『カード師』に幸あれ
愛おしくて、愛おしくて、涙が出た。ぽたぽた音がうるさいくらいに出た。小説を読み終わって一粒涙が出ることはあっても、読みながら泣いたことはない。
涙私の大好きな章を紹介させて欲しい。
〈クラブ”R”〉より
「承認を。」
あぁ、やめてくれ。
「もし望むカードがいま出現してくれるなら、自分は世界の摂理のようなものから、認められたように感じるのではないだろうか。」
どうしよう。涙が出てきた。
「寂しいから、人は賭けるのか。」
この人を、抱きしめたい。
「承認を得たあの感覚を捨てるのか? ただの直観で?」
涙の音がうるさい。
「承認? 不意に思う。そんなものが必要だろうか?」
どうして、抱きしめられない。
「あの時現れた〈♣︎8〉は、恩恵や承認ではなく——。」
なんて、報われないんだろう。
今回の『カード師』は、特にこの〈クラブ”R”〉の章が素晴らしかった。ポーカーでここまで1つの人生というものを表すことができているのが、すごい。作者の技量を感じた。

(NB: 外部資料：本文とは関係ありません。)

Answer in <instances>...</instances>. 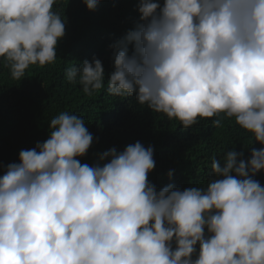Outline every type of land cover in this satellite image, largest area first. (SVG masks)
Masks as SVG:
<instances>
[{"label": "clouds", "instance_id": "obj_1", "mask_svg": "<svg viewBox=\"0 0 264 264\" xmlns=\"http://www.w3.org/2000/svg\"><path fill=\"white\" fill-rule=\"evenodd\" d=\"M56 2L0 0V58L13 80L56 60L65 34ZM99 2L82 0L89 11ZM138 12L111 45L108 93L135 94L183 128L223 113L261 147L213 159L206 187L157 190L151 146L82 164L93 135L62 112L0 176V264H264V186L253 179L264 171V0H139ZM77 77L88 95L102 89V62L67 69Z\"/></svg>", "mask_w": 264, "mask_h": 264}, {"label": "trees", "instance_id": "obj_2", "mask_svg": "<svg viewBox=\"0 0 264 264\" xmlns=\"http://www.w3.org/2000/svg\"><path fill=\"white\" fill-rule=\"evenodd\" d=\"M158 2L163 4V0ZM138 3L100 0L95 10L89 11L82 0H57L53 11L65 19V34L57 42L56 60L44 66L31 65L25 77L16 81L0 58V176L8 164L19 162L21 150L48 139L51 119L62 112L83 118L93 135L86 155L77 158L82 164H95L98 154L113 147L123 151L136 142L151 146L155 167L148 179L157 190L168 184L180 190L206 187L214 178L213 159L223 162L232 149L243 150V158L248 159L252 147H261L252 133L223 113L198 118L192 127L183 128L178 120L139 105L135 94L125 98L108 93L107 80L114 71L111 45L139 21ZM94 57L102 62L105 81L102 89L88 95L79 77L69 82L66 72ZM217 119L219 126L213 124ZM253 179L264 186V171Z\"/></svg>", "mask_w": 264, "mask_h": 264}]
</instances>
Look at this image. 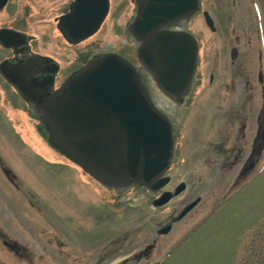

私は、中村文則さんの作品の中で、100年後も力強く残っているのは『教団X』だと考えているんですけど、(もちろんどの作品もすごいけど)『カード師』はそれに並ぶかもしれない。どこか初期の作品を彷彿とさせながらも、さらに洗練された文章と構成、そして圧倒的な光と闇。それに加えて、新聞連載の面白さが濃く出ている。面白さのバランスが完璧。作品が何かを超えてしまったなと思った。もう、めちゃくちゃ面白い。これ、絶対に、今、読んた方がいい本です。
この主人公が大好き。愛おしい。中村さんも大好き。中村さんの作品は、読めば読むほどその作者ことが好きになる。離れられなくなってしまう。今回この『カード師』を読んで、あっもう離れられない、と思った。もうね、絶対離れられない。離れたくない。
私はあまり人の幸福を祈ることがないのだけど、なぜだろう、中村さんの小説の人物たちには、どうか少しでも幸せが訪れますようにと祈らずにはいられない。どうしてでしょう。彼らが幸せから遠かったから? 遠いから? どこか自分と重ねてしまうから? …分からないけど、こんな私に、人の幸せを願わせてくれてありがとう。大好きです。
どうか、『カード師』に、幸あれ。